What lines in the following entries hold the word "View"? Copy each one.
"""
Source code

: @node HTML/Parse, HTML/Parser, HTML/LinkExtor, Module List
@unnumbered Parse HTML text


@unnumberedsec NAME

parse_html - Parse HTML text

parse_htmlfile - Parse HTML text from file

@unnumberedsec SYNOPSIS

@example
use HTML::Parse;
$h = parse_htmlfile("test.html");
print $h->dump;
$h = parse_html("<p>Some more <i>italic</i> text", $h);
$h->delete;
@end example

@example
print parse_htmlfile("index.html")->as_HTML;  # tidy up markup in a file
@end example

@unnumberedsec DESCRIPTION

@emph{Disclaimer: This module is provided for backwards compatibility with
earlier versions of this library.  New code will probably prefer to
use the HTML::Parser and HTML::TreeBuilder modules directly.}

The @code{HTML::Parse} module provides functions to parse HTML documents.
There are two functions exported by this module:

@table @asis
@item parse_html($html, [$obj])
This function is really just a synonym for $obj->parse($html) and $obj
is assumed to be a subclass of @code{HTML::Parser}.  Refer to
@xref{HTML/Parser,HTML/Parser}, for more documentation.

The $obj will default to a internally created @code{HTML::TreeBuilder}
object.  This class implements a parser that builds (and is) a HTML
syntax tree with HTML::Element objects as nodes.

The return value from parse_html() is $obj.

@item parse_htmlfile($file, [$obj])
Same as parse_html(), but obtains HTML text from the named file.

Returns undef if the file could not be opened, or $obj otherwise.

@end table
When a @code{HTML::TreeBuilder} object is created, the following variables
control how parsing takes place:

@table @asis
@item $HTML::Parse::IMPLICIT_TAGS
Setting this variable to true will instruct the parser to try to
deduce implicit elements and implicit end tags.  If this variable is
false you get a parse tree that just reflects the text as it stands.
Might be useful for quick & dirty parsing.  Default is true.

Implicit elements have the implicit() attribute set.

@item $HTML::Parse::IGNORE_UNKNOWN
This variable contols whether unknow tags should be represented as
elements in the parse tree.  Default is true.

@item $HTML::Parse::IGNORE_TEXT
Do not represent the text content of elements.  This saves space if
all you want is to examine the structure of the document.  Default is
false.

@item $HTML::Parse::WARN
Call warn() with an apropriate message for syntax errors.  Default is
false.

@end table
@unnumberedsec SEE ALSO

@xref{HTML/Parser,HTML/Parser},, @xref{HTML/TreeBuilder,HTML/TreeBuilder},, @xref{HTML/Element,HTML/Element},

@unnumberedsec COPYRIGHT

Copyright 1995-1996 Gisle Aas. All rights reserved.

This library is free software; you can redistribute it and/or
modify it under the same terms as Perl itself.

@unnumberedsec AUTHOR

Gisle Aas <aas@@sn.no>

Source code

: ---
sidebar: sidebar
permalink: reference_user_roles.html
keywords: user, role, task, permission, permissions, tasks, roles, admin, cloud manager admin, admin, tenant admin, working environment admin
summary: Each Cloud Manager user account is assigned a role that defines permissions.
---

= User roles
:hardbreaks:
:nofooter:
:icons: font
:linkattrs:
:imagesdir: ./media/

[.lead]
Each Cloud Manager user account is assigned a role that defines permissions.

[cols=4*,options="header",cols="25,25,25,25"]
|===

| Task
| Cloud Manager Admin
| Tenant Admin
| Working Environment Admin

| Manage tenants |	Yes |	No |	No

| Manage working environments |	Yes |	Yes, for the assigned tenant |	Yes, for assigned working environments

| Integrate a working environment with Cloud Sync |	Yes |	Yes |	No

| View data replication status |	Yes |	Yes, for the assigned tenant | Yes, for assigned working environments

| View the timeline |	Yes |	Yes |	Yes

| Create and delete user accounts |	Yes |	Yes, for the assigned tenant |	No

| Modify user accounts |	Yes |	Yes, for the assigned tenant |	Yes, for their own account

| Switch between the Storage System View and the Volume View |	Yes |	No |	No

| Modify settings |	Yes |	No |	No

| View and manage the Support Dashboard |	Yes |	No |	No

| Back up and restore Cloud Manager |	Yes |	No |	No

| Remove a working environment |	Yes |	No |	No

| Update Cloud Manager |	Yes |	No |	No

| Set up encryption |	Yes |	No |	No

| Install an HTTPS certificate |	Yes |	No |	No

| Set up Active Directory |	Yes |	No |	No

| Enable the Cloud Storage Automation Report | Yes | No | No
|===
"""
**Exercise output**:
| View data replication status |	Yes |	Yes, for the assigned tenant | Yes, for assigned working environments
| View the timeline |	Yes |	Yes |	Yes
| Switch between the Storage System View and the Volume View |	Yes |	No |	No
| View and manage the Support Dashboard |	Yes |	No |	No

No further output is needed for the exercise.